Source material
******

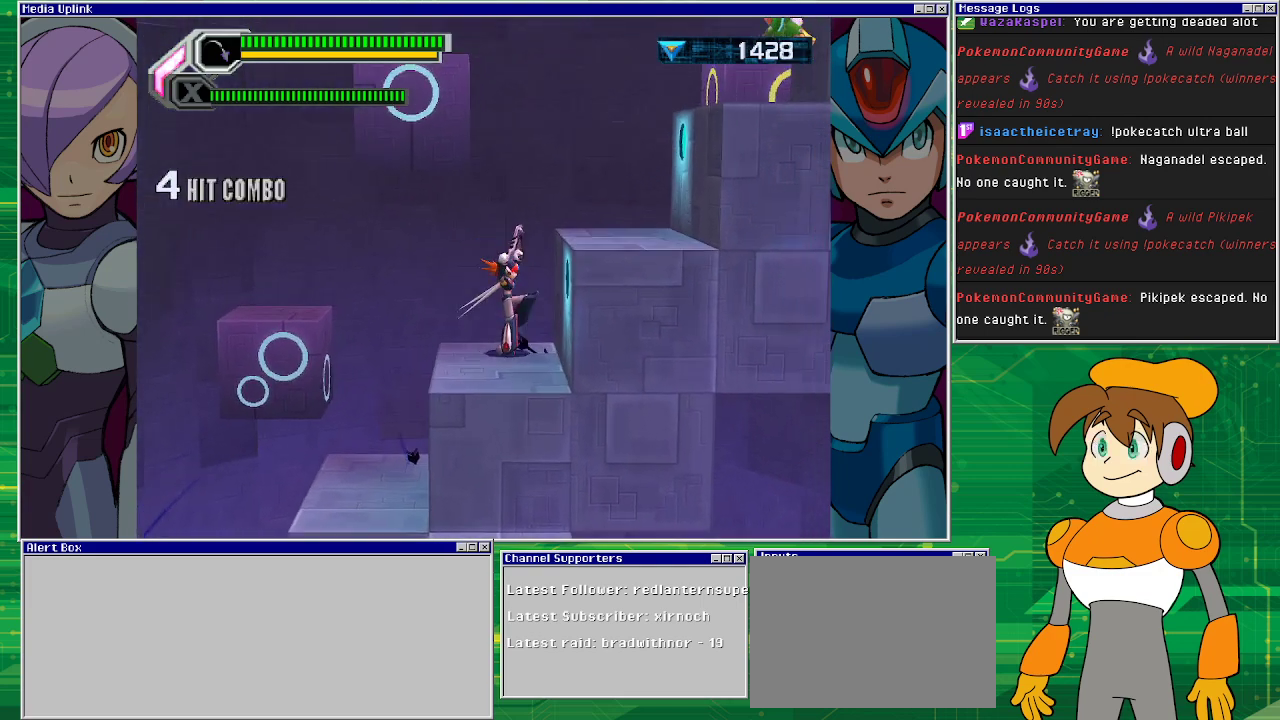
{"buttons": ["CROSS", "DPAD_RIGHT"], "left_stick": "center", "events": [[133, "DPAD_RIGHT", "up"], [333, "CROSS", "down"], [467, "DPAD_RIGHT", "down"]]}
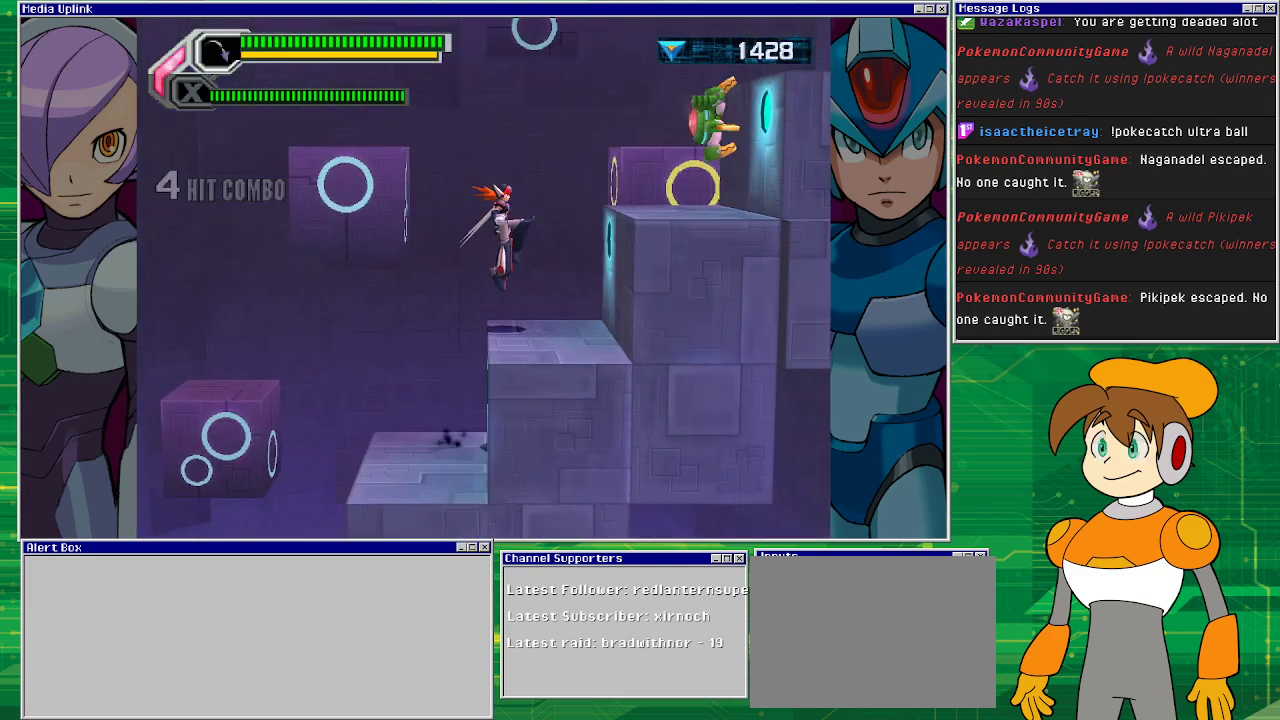
{"buttons": [], "left_stick": "center", "events": [[67, "CROSS", "up"], [233, "DPAD_RIGHT", "up"], [267, "DPAD_LEFT", "down"], [367, "DPAD_LEFT", "up"], [400, "SQUARE", "down"], [433, "SQUARE", "up"]]}
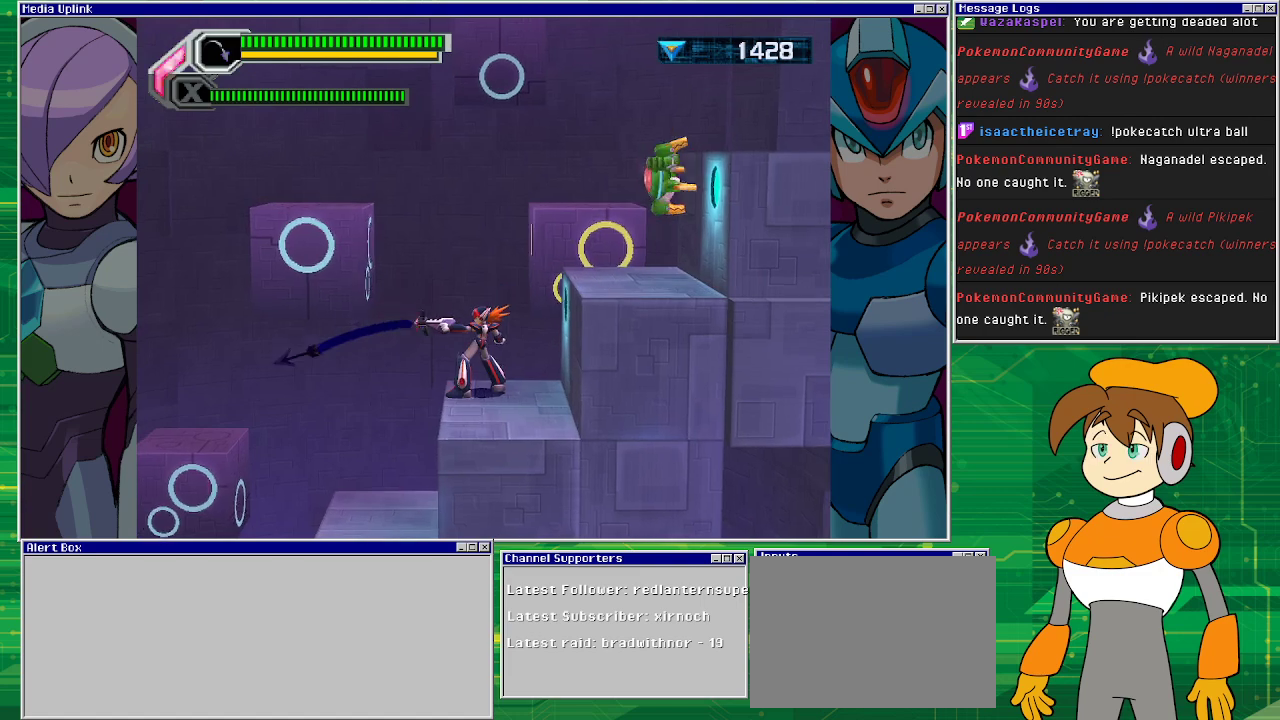
{"buttons": ["SQUARE"], "left_stick": "center", "events": [[67, "SQUARE", "down"], [100, "SQUARE", "up"], [200, "SQUARE", "down"], [267, "SQUARE", "up"], [333, "SQUARE", "down"], [400, "SQUARE", "up"], [500, "SQUARE", "down"]]}
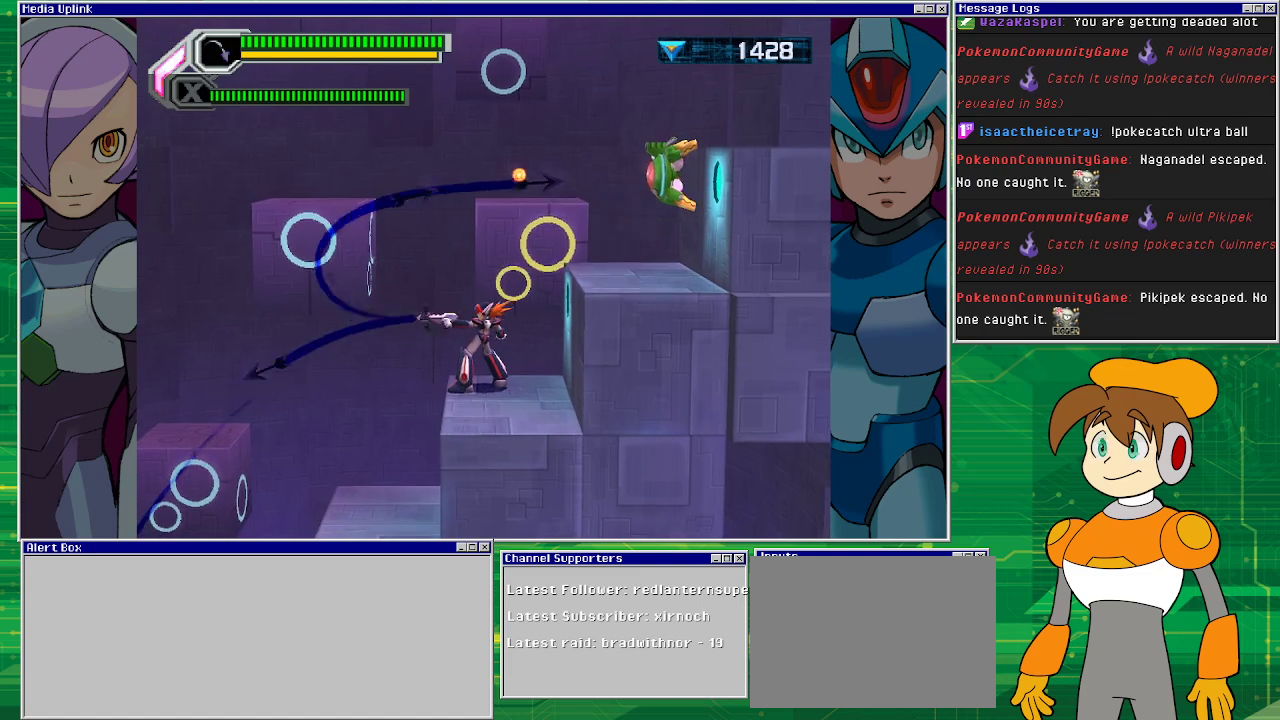
{"buttons": ["SQUARE"], "left_stick": "center", "events": [[67, "SQUARE", "up"], [167, "SQUARE", "down"], [267, "SQUARE", "up"], [333, "SQUARE", "down"], [400, "SQUARE", "up"], [467, "SQUARE", "down"]]}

******

What is needed
Each line of the material that has "CROSS" in it should be counted; reply with that number alone.

Result of this exercise
2